= Yamabe flow =

In differential geometry, the Yamabe flow is an intrinsic geometric flow—a process which deforms the metric of a Riemannian manifold. First introduced by Richard S. Hamilton,
Yamabe flow is for noncompact manifolds, and is the
negative L^{2}-gradient flow of the (normalized) total scalar curvature, restricted to a given conformal class: it can be interpreted as deforming a Riemannian metric to a conformal metric of constant scalar curvature, when this flow converges.

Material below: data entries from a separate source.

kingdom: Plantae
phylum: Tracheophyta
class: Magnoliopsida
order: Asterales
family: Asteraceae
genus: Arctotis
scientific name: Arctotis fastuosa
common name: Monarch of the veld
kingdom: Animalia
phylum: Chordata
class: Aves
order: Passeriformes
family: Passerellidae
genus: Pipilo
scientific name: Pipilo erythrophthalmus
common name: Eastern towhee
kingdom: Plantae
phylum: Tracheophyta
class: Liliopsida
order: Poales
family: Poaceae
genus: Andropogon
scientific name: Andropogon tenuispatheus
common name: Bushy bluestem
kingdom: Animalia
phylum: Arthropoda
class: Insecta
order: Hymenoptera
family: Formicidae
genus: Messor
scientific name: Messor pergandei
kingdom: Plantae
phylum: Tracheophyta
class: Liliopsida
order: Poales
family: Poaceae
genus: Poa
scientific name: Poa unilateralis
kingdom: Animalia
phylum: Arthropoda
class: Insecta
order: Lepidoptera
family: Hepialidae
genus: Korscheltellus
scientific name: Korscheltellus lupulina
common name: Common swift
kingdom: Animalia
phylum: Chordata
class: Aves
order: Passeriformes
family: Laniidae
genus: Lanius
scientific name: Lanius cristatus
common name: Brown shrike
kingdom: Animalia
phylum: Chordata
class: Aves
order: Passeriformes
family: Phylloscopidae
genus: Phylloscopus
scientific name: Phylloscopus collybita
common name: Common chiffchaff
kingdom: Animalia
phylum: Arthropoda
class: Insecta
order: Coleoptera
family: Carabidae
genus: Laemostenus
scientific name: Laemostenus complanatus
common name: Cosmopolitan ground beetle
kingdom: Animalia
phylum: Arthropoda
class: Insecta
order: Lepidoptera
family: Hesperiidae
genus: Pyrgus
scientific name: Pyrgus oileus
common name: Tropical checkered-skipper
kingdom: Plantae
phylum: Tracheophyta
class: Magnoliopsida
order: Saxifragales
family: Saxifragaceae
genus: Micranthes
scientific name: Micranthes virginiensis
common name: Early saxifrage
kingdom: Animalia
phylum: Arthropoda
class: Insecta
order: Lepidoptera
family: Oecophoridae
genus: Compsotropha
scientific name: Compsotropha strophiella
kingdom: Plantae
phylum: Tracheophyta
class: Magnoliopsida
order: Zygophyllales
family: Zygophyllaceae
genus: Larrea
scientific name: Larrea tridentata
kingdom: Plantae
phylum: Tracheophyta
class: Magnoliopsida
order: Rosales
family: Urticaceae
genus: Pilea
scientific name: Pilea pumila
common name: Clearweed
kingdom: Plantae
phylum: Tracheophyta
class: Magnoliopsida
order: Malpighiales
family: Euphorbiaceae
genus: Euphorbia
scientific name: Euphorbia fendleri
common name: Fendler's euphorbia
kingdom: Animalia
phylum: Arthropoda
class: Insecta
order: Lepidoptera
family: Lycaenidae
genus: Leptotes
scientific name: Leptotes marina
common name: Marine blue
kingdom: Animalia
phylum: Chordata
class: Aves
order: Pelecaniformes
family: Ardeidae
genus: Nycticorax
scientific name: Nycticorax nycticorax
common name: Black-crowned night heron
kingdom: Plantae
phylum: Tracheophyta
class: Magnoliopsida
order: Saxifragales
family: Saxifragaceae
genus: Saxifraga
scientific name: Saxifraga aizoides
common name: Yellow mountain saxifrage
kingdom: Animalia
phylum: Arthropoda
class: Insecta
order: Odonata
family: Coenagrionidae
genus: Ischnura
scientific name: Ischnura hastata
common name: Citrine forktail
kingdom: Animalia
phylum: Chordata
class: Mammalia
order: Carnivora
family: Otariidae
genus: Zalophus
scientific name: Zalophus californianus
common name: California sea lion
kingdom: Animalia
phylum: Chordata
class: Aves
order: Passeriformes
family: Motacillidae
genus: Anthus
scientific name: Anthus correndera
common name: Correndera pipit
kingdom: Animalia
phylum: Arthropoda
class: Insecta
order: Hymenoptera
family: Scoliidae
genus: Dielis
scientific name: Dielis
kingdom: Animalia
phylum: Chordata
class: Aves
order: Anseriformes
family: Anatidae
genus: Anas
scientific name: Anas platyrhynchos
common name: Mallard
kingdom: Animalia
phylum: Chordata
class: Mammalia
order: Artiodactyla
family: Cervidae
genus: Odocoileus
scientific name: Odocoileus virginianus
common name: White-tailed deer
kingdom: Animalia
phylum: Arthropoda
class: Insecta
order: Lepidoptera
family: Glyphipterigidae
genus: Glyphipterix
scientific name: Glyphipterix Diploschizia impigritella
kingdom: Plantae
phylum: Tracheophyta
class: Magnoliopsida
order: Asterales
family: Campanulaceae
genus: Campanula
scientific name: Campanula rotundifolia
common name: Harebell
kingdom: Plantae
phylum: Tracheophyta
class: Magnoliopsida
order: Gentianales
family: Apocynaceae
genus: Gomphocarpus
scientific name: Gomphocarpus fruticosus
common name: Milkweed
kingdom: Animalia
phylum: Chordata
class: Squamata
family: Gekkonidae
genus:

The Yamabe flow was introduced in response to Richard S. Hamilton's own work on the Ricci flow and Rick Schoen's solution of the Yamabe problem on manifolds of positive conformal Yamabe invariant.

==Main results==
The fixed points of the Yamabe flow are metrics of constant scalar curvature in the given conformal class. The flow was first studied in the 1980s in unpublished notes of Richard Hamilton. Hamilton conjectured that, for every initial metric, the flow converges to a conformal metric of constant scalar curvature. This was verified by Rugang Ye in the locally conformally flat case. Later, Simon Brendle proved convergence of the flow for all conformal classes and arbitrary initial metrics. The limiting constant-scalar-curvature metric is typically no longer a Yamabe minimizer in this context. While the compact case is settled, the flow on complete, non-compact manifolds is not completely understood, and remains a topic of current research.